Sarah no contestó. Estaba harta de la charla y quería partir de una vez para dejar atrás la búsqueda lo antes posible y regresar con Kamal. Dejarlo en manos de sus enemigos le rompía el corazón, pero no le quedaba más remedio. Al menos, de momento…
—Vaya, mira cómo calla la inteligente y peligrosa hija de Gardiner Kincaid.
—¿Quién afirma tal cosa?
—Algunas personas —contestó Czerny, evasiva—. Pero desde el principio tuve muy claro que solo había que encontrar la clave adecuada para doblegarte. Un instrumento toca cualquier melodía… si se sabe cómo hay que hacerlo sonar.
—¿Está muy segura de sí misma, verdad?
—¿Y por qué no? A mi modo de ver, vuelves a estar a nuestra merced. Y eso que creías que habías tomado todas las precauciones imaginables, ¿no es cierto?
A Sarah le habría encantado replicar, pero no podía, puesto que aquellas palabras respondían a la realidad.
—No se saldrán con la suya —dijo, pero su voz no sonó con tan convencida como se había propuesto, sino más bien terca y desvalida.
—¿Quién nos detendrá, hermana? En todo el planeta solo hay un puñado de gente que conoce nuestra existencia, y la mayoría trabaja para nosotros. El viejo Gardiner está muerto, y tú, perdona que te lo diga, has demostrado ser una rival a la que hay que tomar bastante menos en serio de lo que algunos temían. Pero harías bien conteniendo tu enfado y tu ira, y concentrándote en tu misión. Tu odio no retornará a la vida a Kamal, eso solo puede conseguirlo el agua de la vida. O sea que ve y encuentra lo que nos beneficiará a todos.
Al pronunciar estas últimas palabras, en su semblante se dibujó una sonrisa tan autosuficiente y llena de menosprecio que Sarah se preguntó automáticamente qué había hecho ella para atraer la rabia de aquella mujer que, en otras circunstancias, en otra época, quizá podría haber sido una compañera, una amiga. Pero no había tiempo para averiguarlo. La esperaban tareas más importantes y urgentes que no admitían demora.

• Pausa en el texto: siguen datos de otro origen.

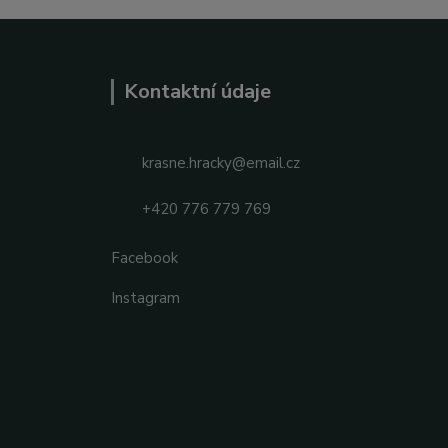
Kontaktní údaje
krasne.hracky@email.cz
+420 776 779 769
Facebook
Instagram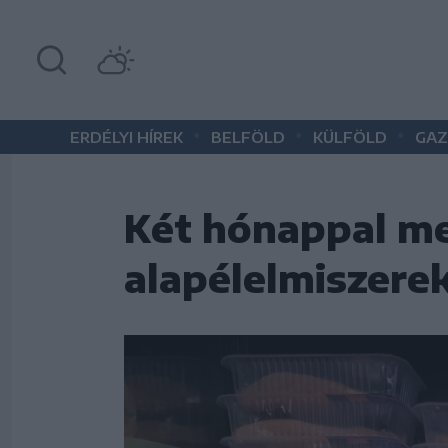
•
•
•
ERDÉLYI HÍREK
BELFÖLD
KÜLFÖLD
GAZ
Két hónappal me
alapélelmiszere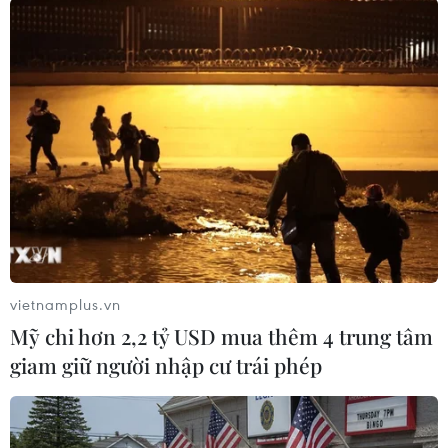
TIN LIÊN QUAN
vietnamplus.vn
Mỹ chi hơn 2,2 tỷ USD mua thêm 4 trung tâm
giam giữ người nhập cư trái phép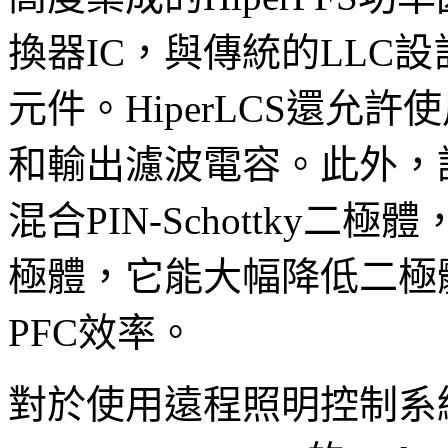
換器IC，與傳統的LLC
元件。HiperLCS還允
和輸出濾波電容。此外，該
混合PIN-Schottky
極體，它能大幅降低二極
PFC效率。
對於使用遠程照明控制系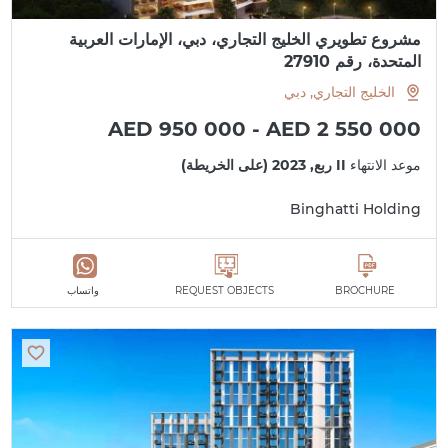
مشروع تطويري الخليج التجاري، دبي، الإمارات العربية
المتحدة، رقم 27910
الخليج التجاري, دبي
AED 950 000 - AED 2 550 000
موعد الانتهاء
II ربع, 2023 (على الخريطة)
Binghatti Holding
BROCHURE
REQUEST OBJECTS
واتساب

—Esto —prosiguió la condesa dándole a Hingis una pequeña carpeta forrada en piel— es un salvoconducto que les garantiza paso franco mientras se encuentren en territorio otomano. Nuestra organización dispone de suficientes medios para conseguir algo así.
—Estoy convencida de ello —dijo Sarah—. Me pregunto de qué servirán esos legajos si tropezamos con rebeldes griegos.
—Ya lo descubrirán.
—Claro.
Las miradas de las dos mujeres se encontraron una última vez y el ambiente pareció helarse.
—Hasta pronto —se limitó a decir Ludmilla de Czerny.
Sarah no le contestó.
Esperó a que Hingis vaciara su taza y se levantara pesadamente de su cojín. Luego, los dos se marcharon. Salieron de la suite que la condesa había contratado y volvieron a sus respectivas habitaciones. Ya les habían ido a buscar el equipaje y lo habían llevado al caravasar; se trataba únicamente de recoger los últimos enseres personales de los que no querían prescindir durante el viaje: en el caso de Sarah, su diario y el cinto Sam Browne con las armas correspondientes.
El hecho de que la condesa no se lo hubiera quitado permitía suponer que también era consciente de los peligros y de los imponderables que entrañaba la expedición, del éxito de la cual dependía todo.